- _Source_
- - - - -

Pilot  Captain Lewis R. Ambrose (WIA) Northbridge, NSW
First Officer  Capt. R. Brooke Tapp
Passenger  1/Lt Edward O. Hubbard
Passenger  Pvt Woodrow W. Ravenscroft
Passenger  ? (MIA)
Passenger  ? (MIA)
Passengers  +8 members of 102nd Coast Artillery

Crashed  March 22 1942

Aircraft History
Built by Short in Rochester, Kent United Kingdom. Registered in the United Kingdom as G-AEUF. In Australia operated by Qantas Empire Airlines (QEA). Nicknamed "Corinthian".

Wartime History
At the start of the Pacific War, pressed into service with the Royal Australian Air Force (RAAF). This aircraft was never assigned a RAAF serial number and used its civilian call sign and was operated by her Qantas crew.

Daniel Leahy adds:
"I believe it was the Corinthian that rescued the American crew of a C-53 41-20066 that crashed near Truscott on February 26, 1942."

- - - - -

- _Stated task_
From the Corinthian record, extract the passage from "Crashed  March 22" up to and including "her Qantas crew.", copying it word for word.

- _Entries shown_

- - - - -

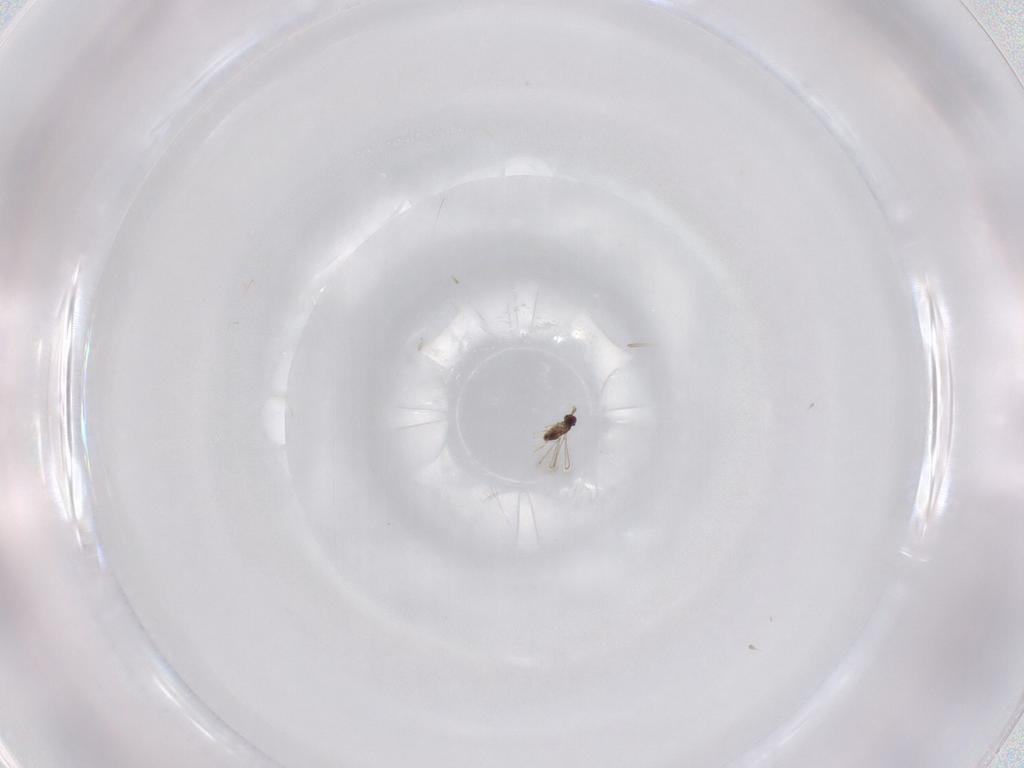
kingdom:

- - - - -

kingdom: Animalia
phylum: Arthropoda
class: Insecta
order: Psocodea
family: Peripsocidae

- - - - -

- _Written answer_
Crashed  March 22 1942

Aircraft History
Built by Short in Rochester, Kent United Kingdom. Registered in the United Kingdom as G-AEUF. In Australia operated by Qantas Empire Airlines (QEA). Nicknamed "Corinthian".

Wartime History
At the start of the Pacific War, pressed into service with the Royal Australian Air Force (RAAF). This aircraft was never assigned a RAAF serial number and used its civilian call sign and was operated by her Qantas crew.